### TEXT BLOCK
**********

Sunday 23 June 2013

The Biggest Problem With The Last Of Us

There are some major spoilers regarding The Last Of Us in this article.

BEWARE OF SPOILERS.

Don’t say you haven’t been warned.

The Last Of Us is a game with many, many positive points in favor of it being one of the best games of all time. The sheer emotion that you feel when you watch the animations and hear the voice acting play out in front of you in both the cutscenes and sometimes in the gameplay is something that I have not felt in a game for a long time.  Just like with Uncharted, Naughty Dog created a truly amazing game that is rivaled in its story by very few. With this comes a large problem after the completion of the game.
As soon as I had completed the main story on Hard mode, I wanted to start it again on Survivor or New Game+, which I did. Booting up the game a second time, I did not feel in any way as attached to the game as I had been before. There was none of the magic and gloss that I found to make the game amazing. After the first playthrough, when you have seen all there is to see of the main story, to replay the game means that there is no more wanting to see what was next. This is obviously not an isolated incident, but the way in which The Last Of Us was marketed to us, building up the hype till we got the game and played through with a certain amount of curiosity, was what makes this stand out from other games.

**********

### EXERCISE DATA
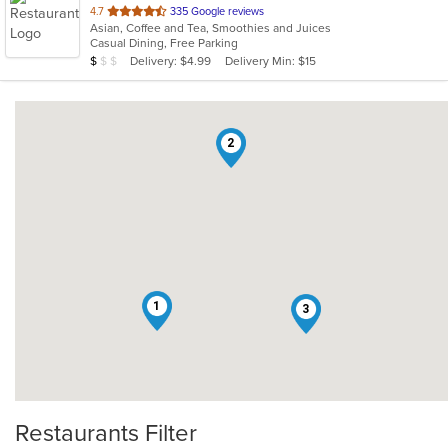
out
4.7
335 Google reviews
Asian, Coffee and Tea, Smoothies and Juices
of
Casual Dining, Free Parking
5
Average Item Cost: $7
Delivery: $4.99
Delivery Min: $15
$
$
$
stars.
2
1
3
Restaurants Filter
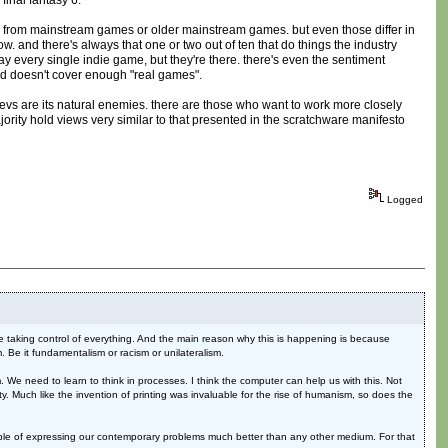
final fantasy 6.
ble from mainstream games or older mainstream games. but even those differ in
 and there's always that one or two out of ten that do things the industry
y every single indie game, but they're there. there's even the sentiment
d doesn't cover enough "real games".
devs are its natural enemies. there are those who want to work more closely
majority hold views very similar to that presented in the scratchware manifesto
Logged
are taking control of everything. And the main reason why this is happening is because
em. Be it fundamentalism or racism or unilateralism.
 We need to learn to think in processes. I think the computer can help us with this. Not
ity. Much like the invention of printing was invaluable for the rise of humanism, so does the
apable of expressing our contemporary problems much better than any other medium. For that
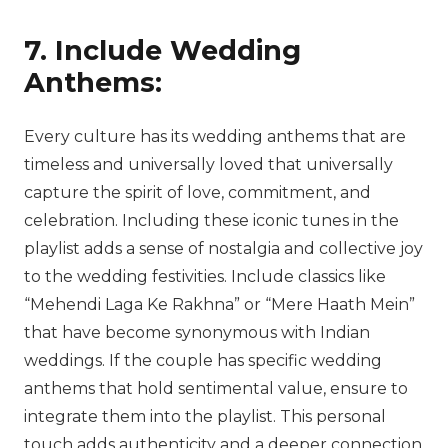
7. Include Wedding
Anthems:
Every culture has its wedding anthems that are
timeless and universally loved that universally
capture the spirit of love, commitment, and
celebration. Including these iconic tunes in the
playlist adds a sense of nostalgia and collective joy
to the wedding festivities. Include classics like
“Mehendi Laga Ke Rakhna” or “Mere Haath Mein”
that have become synonymous with Indian
weddings. If the couple has specific wedding
anthems that hold sentimental value, ensure to
integrate them into the playlist. This personal
touch adds authenticity and a deeper connection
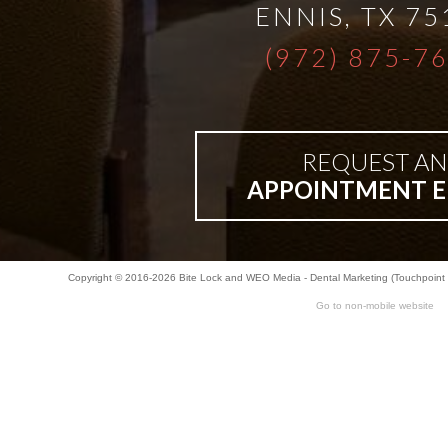
ENNIS
,
TX
75
Bar-
(972) 875-7
Retained
&
REQUEST AN
APPOINTMENT E
Fixed
Implant
Copyright © 2016-2026
Bite Lock
and
WEO Media - Dental Marketing
(Touchpoint 
Go to non-mobile website
Denture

**********

### EXERCISE TASKS
a. Summarize the article about The Last Of Us in two sentences.
b. Show each of the rows that contains the word "hold"; case counts.
The article and the rows are unrelated pieces of material.

### SOLVED PROBLEMS
a. The article praises The Last Of Us for the emotion produced by its animations and voice acting and for a story rivaled by very few, but it points to a large problem after the game is completed. On starting a second playthrough, the writer felt far less attached to the game, since having already seen all of the main story left no desire to see what came next.

b.
majority hold views very similar to that presented in the scratchware manifesto
anthems that hold sentimental value, ensure to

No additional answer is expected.